- Assignment:
Copy out the text of every item below word for word, leaving out the pictures.

○ ○ ○ ○

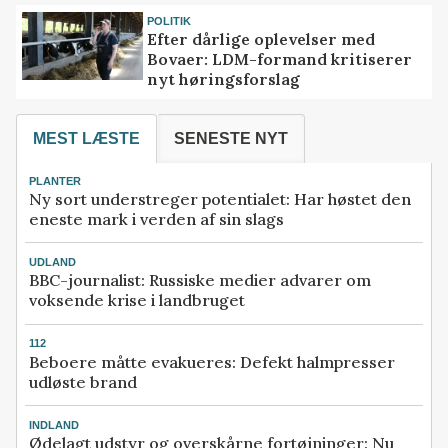
POLITIK
Efter dårlige oplevelser med
Bovaer: LDM-formand kritiserer
nyt høringsforslag
MEST LÆSTE
SENESTE NYT
PLANTER
Ny sort understreger potentialet: Har høstet den
eneste mark i verden af sin slags
UDLAND
BBC-journalist: Russiske medier advarer om
voksende krise i landbruget
112
Beboere måtte evakueres: Defekt halmpresser
udløste brand
INDLAND
Ødelagt udstyr og overskårne fortøjninger: Nu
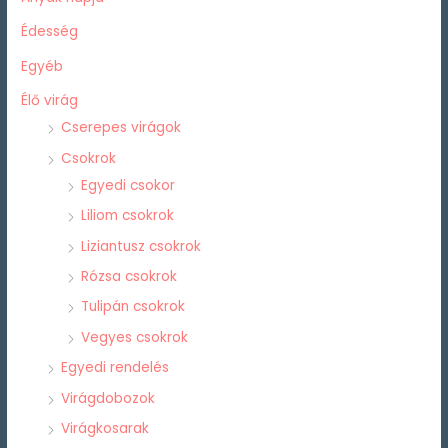
Édesség
Egyéb
Élő virág
Cserepes virágok
Csokrok
Egyedi csokor
Liliom csokrok
Liziantusz csokrok
Rózsa csokrok
Tulipán csokrok
Vegyes csokrok
Egyedi rendelés
Virágdobozok
Virágkosarak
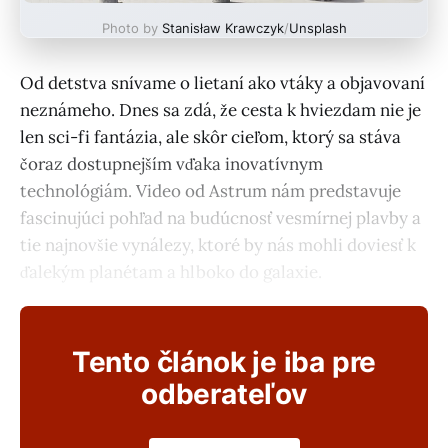
Photo by
Stanisław Krawczyk
/
Unsplash
Od detstva snívame o lietaní ako vtáky a objavovaní
neznámeho. Dnes sa zdá, že cesta k hviezdam nie je
len sci-fi fantázia, ale skôr cieľom, ktorý sa stáva
čoraz dostupnejším vďaka inovatívnym
technológiám. Video od Astrum nám predstavuje
fascinujúci pohľad na budúcnosť vesmírnej plavby a
tie najnovšie vynálezy, ktoré by nás mohli doviesť k
ďalekým planétam a hlboko do galaxie.
Tento článok je iba pre
odberateľov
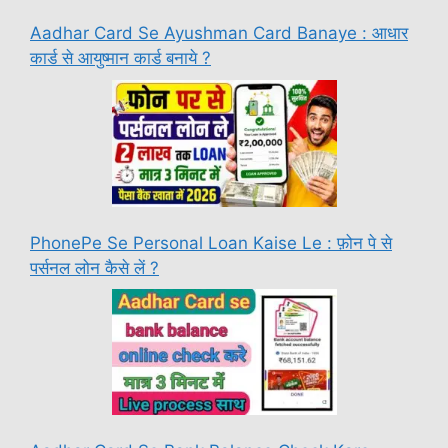
Aadhar Card Se Ayushman Card Banaye : आधार
कार्ड से आयुष्मान कार्ड बनाये ?
PhonePe Se Personal Loan Kaise Le : फ़ोन पे से
पर्सनल लोन कैसे लें ?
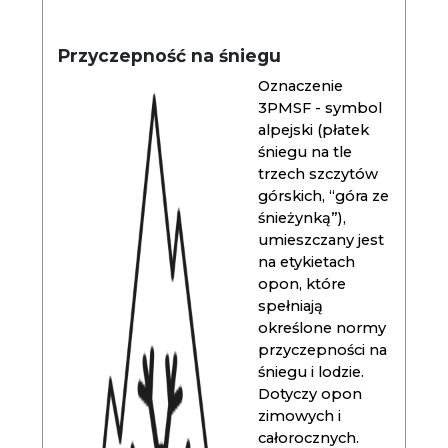
Przyczepność na śniegu
Oznaczenie
3PMSF - symbol
alpejski (płatek
śniegu na tle
trzech szczytów
górskich, “góra ze
śnieżynką”),
umieszczany jest
na etykietach
opon, które
spełniają
określone normy
przyczepności na
śniegu i lodzie.
Dotyczy opon
zimowych i
całorocznych.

○ ○ ○ ○

- Answer below:
POLITIK
Efter dårlige oplevelser med
Bovaer: LDM-formand kritiserer
nyt høringsforslag
MEST LÆSTE
SENESTE NYT
PLANTER
Ny sort understreger potentialet: Har høstet den
eneste mark i verden af sin slags
UDLAND
BBC-journalist: Russiske medier advarer om
voksende krise i landbruget
112
Beboere måtte evakueres: Defekt halmpresser
udløste brand
INDLAND
Ødelagt udstyr og overskårne fortøjninger: Nu
Édesség
Egyéb
Élő virág
Cserepes virágok
Csokrok
Egyedi csokor
Liliom csokrok
Liziantusz csokrok
Rózsa csokrok
Tulipán csokrok
Vegyes csokrok
Egyedi rendelés
Virágdobozok
Virágkosarak
Photo by
Stanisław Krawczyk
/
Unsplash
Od detstva snívame o lietaní ako vtáky a objavovaní
neznámeho. Dnes sa zdá, že cesta k hviezdam nie je
len sci-fi fantázia, ale skôr cieľom, ktorý sa stáva
čoraz dostupnejším vďaka inovatívnym
technológiám. Video od Astrum nám predstavuje
fascinujúci pohľad na budúcnosť vesmírnej plavby a
tie najnovšie vynálezy, ktoré by nás mohli doviesť k
ďalekým planétam a hlboko do galaxie.
Tento článok je iba pre
odberateľov
Aadhar Card Se Ayushman Card Banaye : आधार
कार्ड से आयुष्मान कार्ड बनाये ?
PhonePe Se Personal Loan Kaise Le : फ़ोन पे से
पर्सनल लोन कैसे लें ?
Przyczepność na śniegu
Oznaczenie
3PMSF - symbol
alpejski (płatek
śniegu na tle
trzech szczytów
górskich, “góra ze
śnieżynką”),
umieszczany jest
na etykietach
opon, które
spełniają
określone normy
przyczepności na
śniegu i lodzie.
Dotyczy opon
zimowych i
całorocznych.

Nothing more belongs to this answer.